PointsBet Grows Revenue 6% to $261M, Posts $11.2M EBITDA Profit
PointsBet Holdings Limited reported a 6% increase in revenue to $261.4 million for FY2025, alongside a significant reduction in net loss and its first full year of EBITDA profitability. The company’s Australian operations delivered record results while Canadian growth accelerated, setting a positive trajectory for the future.
- 6% revenue growth to $261.4 million in FY2025
- Net loss narrowed by 57% to $18.2 million
- First full financial year of EBITDA profitability with $11.2 million normalised EBITDA
- Australia segment posts record revenue and $30.1 million EBITDA
- Canadian business grows sports betting and iGaming but remains EBITDA negative
Strong Revenue Growth and Profitability Milestone
PointsBet Holdings Limited has reported a solid financial performance for the year ended 30 June 2025, with revenue climbing 6% to a record $261.4 million. This growth was accompanied by a dramatic 57% reduction in net loss, which narrowed to $18.2 million from $42.3 million the previous year. Most notably, PointsBet achieved its first full year of EBITDA profitability, recording a normalised EBITDA of $11.2 million compared to a loss of $1.8 million in FY2024.

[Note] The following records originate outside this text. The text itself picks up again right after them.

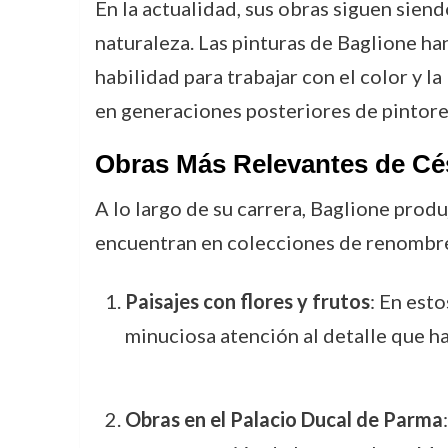
En la actualidad, sus obras siguen sien
naturaleza. Las pinturas de Baglione han
habilidad para trabajar con el color y l
en generaciones posteriores de pintores
Obras Más Relevantes de Cé
A lo largo de su carrera, Baglione produ
encuentran en colecciones de renombre.
Paisajes con flores y frutos
: En est
minuciosa atención al detalle que ha
Obras en el Palacio Ducal de Parma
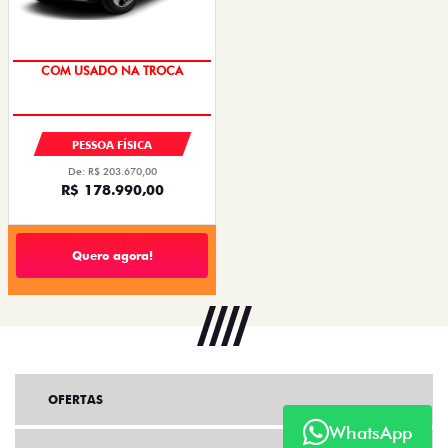
COM USADO NA TROCA
PESSOA FÍSICA
De: R$ 203.670,00
R$ 178.990,00
Quero agora!
OFERTAS
WhatsApp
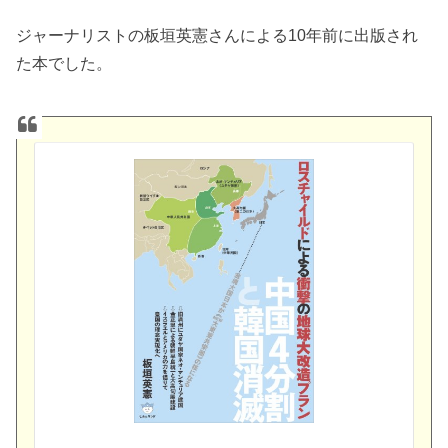
ジャーナリストの板垣英憲さんによる10年前に出版され
た本でした。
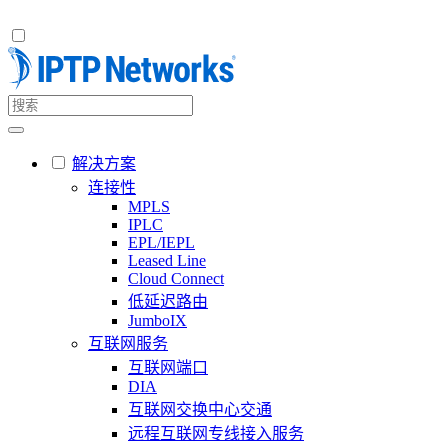
解决方案
连接性
MPLS
IPLC
EPL/IEPL
Leased Line
Cloud Connect
低延迟路由
JumboIX
互联网服务
互联网端口
DIA
互联网交换中心交通
远程互联网专线接入服务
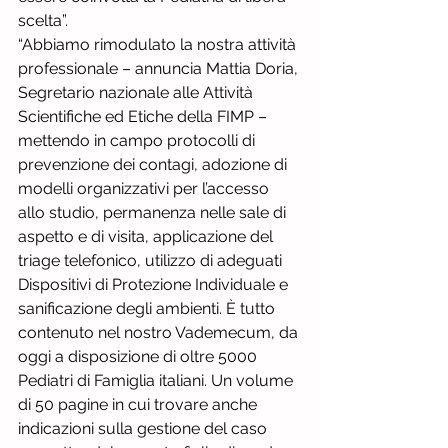
scelta”.
“Abbiamo rimodulato la nostra attività 
professionale – annuncia Mattia Doria, 
Segretario nazionale alle Attività 
Scientifiche ed Etiche della FIMP – 
mettendo in campo protocolli di 
prevenzione dei contagi, adozione di 
modelli organizzativi per l’accesso 
allo studio, permanenza nelle sale di 
aspetto e di visita, applicazione del 
triage telefonico, utilizzo di adeguati 
Dispositivi di Protezione Individuale e 
sanificazione degli ambienti. È tutto 
contenuto nel nostro Vademecum, da 
oggi a disposizione di oltre 5000 
Pediatri di Famiglia italiani. Un volume 
di 50 pagine in cui trovare anche 
indicazioni sulla gestione del caso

Australia Leads with Record Revenue and EBITDA
The Australian segment was a standout contributor, delivering record revenue of $218.5 million, up 3% year-on-year despite a challenging market environment marked by overall negative growth in online wagering. Gross profit rose 2% to $114.5 million, supported by improved net win margins and efficient management of promotional spend. The segment’s statutory EBITDA increased by $3.2 million to $30.1 million, marking the sixth consecutive year of positive EBITDA performance.

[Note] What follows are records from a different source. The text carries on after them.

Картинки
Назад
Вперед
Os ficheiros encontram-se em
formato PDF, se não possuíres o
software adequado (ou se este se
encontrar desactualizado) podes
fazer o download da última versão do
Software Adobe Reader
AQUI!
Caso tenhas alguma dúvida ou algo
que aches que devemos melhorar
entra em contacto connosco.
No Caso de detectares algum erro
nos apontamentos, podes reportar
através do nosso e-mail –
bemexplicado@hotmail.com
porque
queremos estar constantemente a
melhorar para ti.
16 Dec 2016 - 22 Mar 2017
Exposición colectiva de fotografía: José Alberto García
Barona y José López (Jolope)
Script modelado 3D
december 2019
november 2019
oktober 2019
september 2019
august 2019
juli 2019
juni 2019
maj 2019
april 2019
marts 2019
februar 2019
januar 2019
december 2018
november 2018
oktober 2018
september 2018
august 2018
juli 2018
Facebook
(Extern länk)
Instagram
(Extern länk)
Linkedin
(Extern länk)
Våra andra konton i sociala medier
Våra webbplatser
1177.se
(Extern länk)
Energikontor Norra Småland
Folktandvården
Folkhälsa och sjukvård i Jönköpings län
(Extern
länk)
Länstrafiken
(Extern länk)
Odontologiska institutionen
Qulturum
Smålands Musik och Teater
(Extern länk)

Canadian Market Growth Accelerates but Profitability Remains Elusive
In Canada, PointsBet’s sports betting and iGaming operations showed robust growth, with sports betting net win up 11% and iGaming net win surging 39%. The number of cash active clients in Canada rose 30% to 58,404, reflecting strong customer engagement and cross-product retention. Despite these gains, the Canadian business remained EBITDA negative at ($15.1 million), though this represented a 24% improvement from the prior year’s loss.
Operational Efficiencies and Strategic Investments
PointsBet’s improved profitability was underpinned by a more efficient marketing spend, which decreased by 7% to $42.1 million, and disciplined cost management across employee benefits and administration. The company continued to invest in its cloud-based wagering platform and expanded its iGaming content offerings, particularly in Canada where the game catalogue tripled. These investments are aimed at sustaining competitive advantage and driving long-term growth.
Balance Sheet and Cash Flow Highlights
At year-end, PointsBet held a healthy cash balance of $40.2 million, including $22.7 million of corporate cash. Operating cash flow was positive at $17.1 million, reflecting improved earnings quality and working capital management. The company maintained a conservative capital structure with net tangible assets per share slightly down due to ongoing investments and the prior sale of its US business.
Outlook and Market Positioning
PointsBet’s FY2025 results mark a significant step in its transformation journey, demonstrating resilience and operational leverage in both mature and emerging markets. While the Australian business consolidates its leadership, the Canadian segment’s growth trajectory suggests a path toward profitability. The company’s focus on product innovation, customer acquisition efficiency, and cost discipline will be critical as it navigates competitive pressures and regulatory environments.
Bottom Line?
PointsBet’s first full-year EBITDA profit signals a turning point, but sustained growth and Canadian profitability remain key challenges ahead.
Questions in the middle?
- Can PointsBet sustain EBITDA profitability amid evolving market dynamics?
- What are the company’s plans to accelerate Canadian segment profitability?
- How will ongoing investments in technology and content impact margins going forward?